Representatives of Irish Rail heard opposition to any moves to reduce staff at the train stations in Laois, particularly Portlaoise.
At the monthly meeting of Laois County Council, representatives of Irish Rail outlined the company’s enhanced customer service programme, which aims to have more staff to help customers on board.
The lack of parking and difficulties at the level crossing for pedestrians were also brought to the attention of the Irish Rail representatives.
Noreen Clohessy, Irish Rail district manager said the company has acknowledged a greater need for persons on board trains.
“More people are moving towards Leap cards and online booking,” she said as well as using ticket vending machines at stations.

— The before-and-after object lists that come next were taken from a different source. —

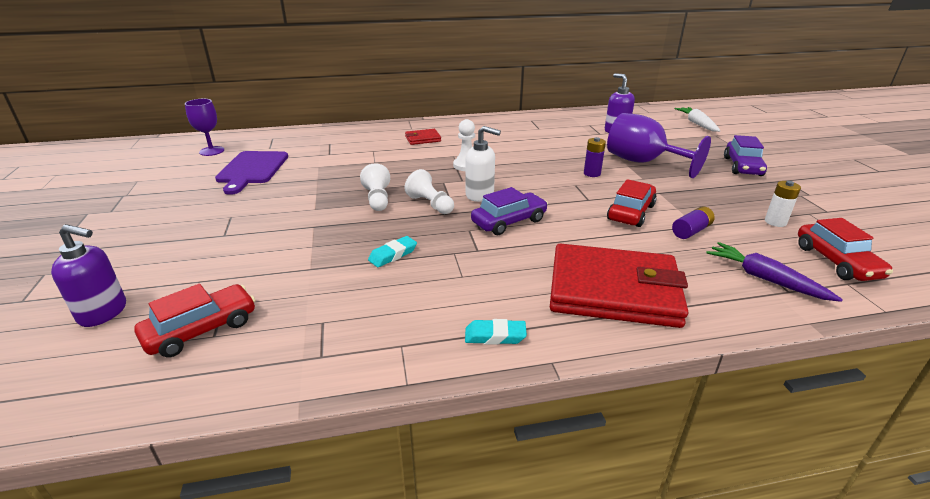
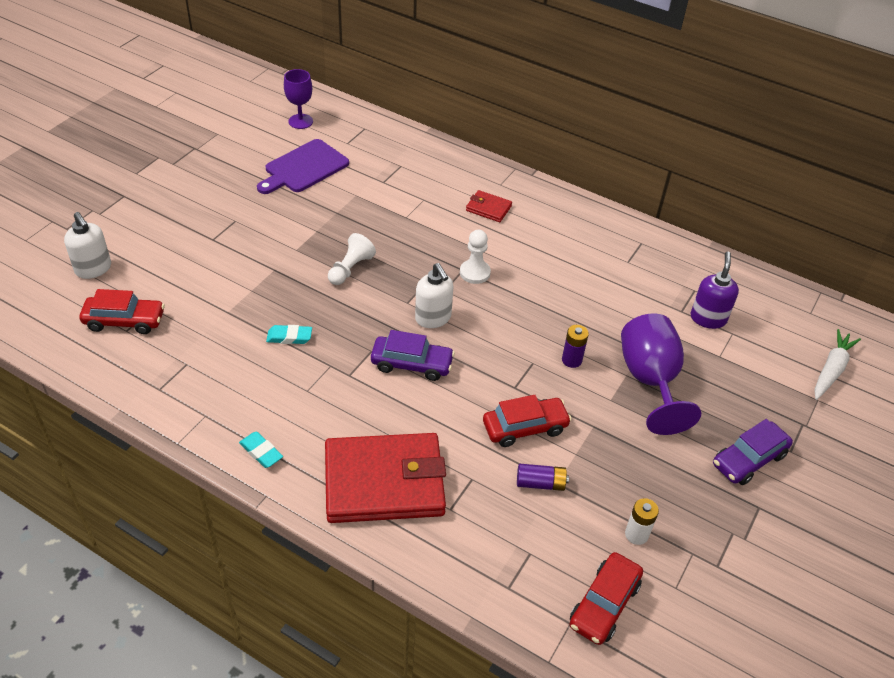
camera: 40 degrees right, 15 degrees up
purple soap dispenser [51,224,126,327] -> white soap dispenser [64,212,111,279]
white pawn [404,169,454,214] -> none
red wallet [550,243,688,328] -> red wallet turned 60 degrees counterclockwise [325,433,446,523]
purple carrot [706,242,843,302] -> none

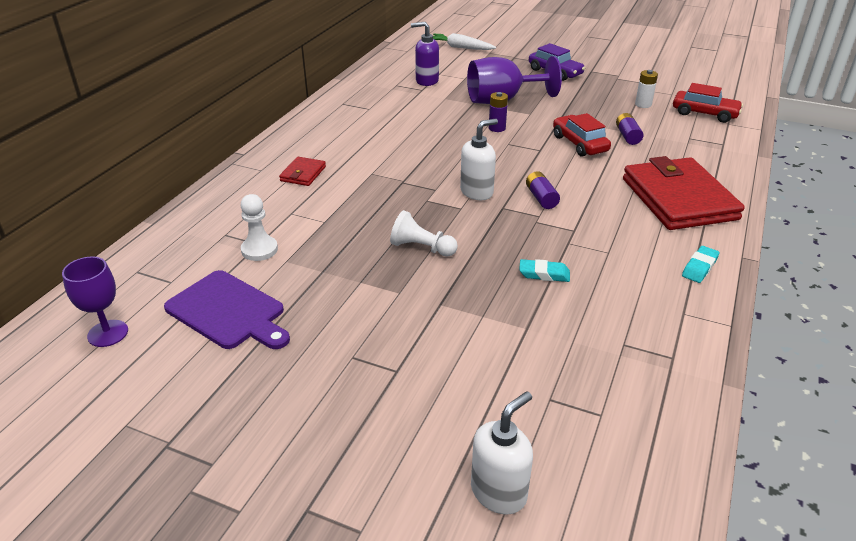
camera: 95 degrees left, 10 degrees down
red car [80,289,165,334] -> none
turquoise eraser [266,325,312,344] -> turquoise eraser turned 75 degrees counterclockwise [519,259,570,282]
purple car [371,330,455,381] -> purple battery [526,171,560,209]
white pawn [460,230,491,284] -> white pawn moved to [240,194,278,261]

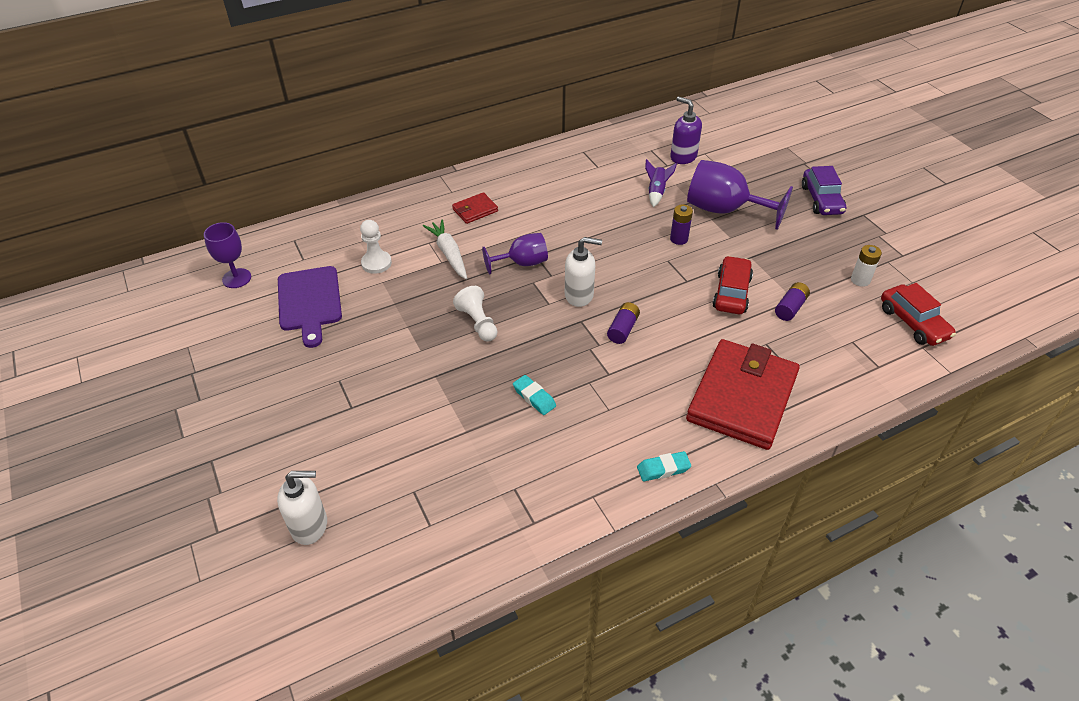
camera: 40 degrees right, 10 degrees up
white carrot [433,33,496,50] -> white carrot moved to [423,219,467,279]
none -> purple goblet [482,233,548,274]
none -> purple rocket [645,159,677,207]

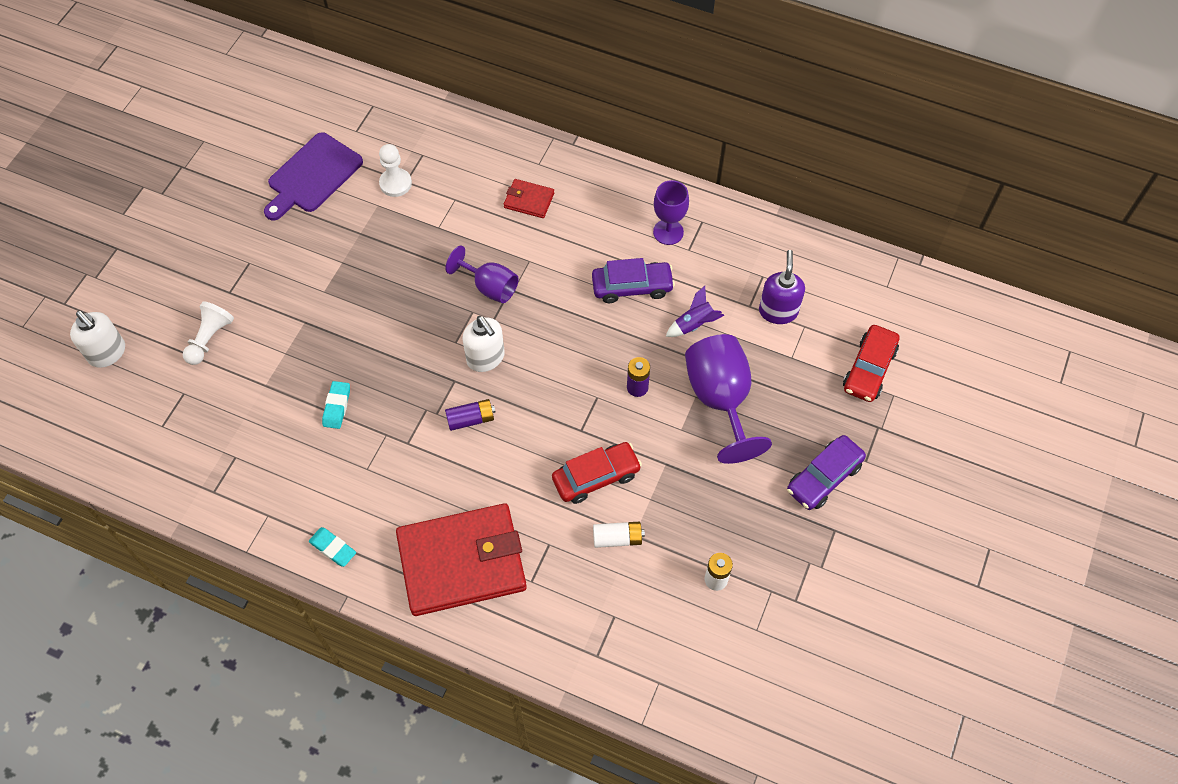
camera: 50 degrees right, 15 degrees up
purple goblet [204,222,251,288] -> purple goblet moved to [653,180,689,245]
white carrot [423,219,467,279] -> none
white pawn [453,286,498,342] -> white pawn moved to [183,301,234,365]
purple battery [775,282,810,321] -> white battery [593,522,645,548]
red car [881,283,956,346] -> red car moved to [843,325,899,402]
none -> purple car [592,258,675,303]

She added that they will always need support for wheelchair and mobility impaired customers. Irish Rail business development manager Jim Gallivan said their new website has just been launched, with expanded services.
Travellers will now be able to change their tickets online.
“If you have a festival in Laois and you want to bring people to it by train, then come to us and we will give you a voucher code for a discount,” he said.
The way staff work may be looked at, Ms Clohessy said, to allow them deploy staff in the event of a train failure. “We are working out the best solutions from our current staffing levels,” she said.
There is a big problem with parking at Ballybrophy Station, Cllr Brendan Phelan said. He said there had been a campaign to have this addressed, but there was “slow progress on decision making”.
“I hope you are not coming here with bad news. I hope there are not going to be redundancies,” Cllr Willie Aird said.
“How many people will be working in Portlaoise station when all this is done and dusted?” he said.
He said the single biggest issue at Portlaoise station is the parking. He said the council has attempted to resolve this through compulsory purchase orders of land near the station. He hoped Irish Rail would be willing to develop a car park for customers.
Fr Brown Avenue
Difficulties have been experienced for 15 years with Irish Rail over the level crossing at Fr Brown Avenue. He said pedestrians have been forced to walk out “onto the main thoroughfare, day in day out, seven days a week”.
Cllr Catherine Fitzgerald agreed. “Fr Brown Avenue is a huge issue and we have been ignored by Irish Rail,” she said.
Having been a trade union official, Cllr Noel Tuohy said “the hairs stand on my neck when I hear words like redeployment”. He hoped there would be no redundancies in the company.
Cllr Caroline Dwane Stanley criticised the policy of clamping cars at the train station. She said some customers had parking in a staff are due to a shortage of parking and had been clamped when they returned from their journey.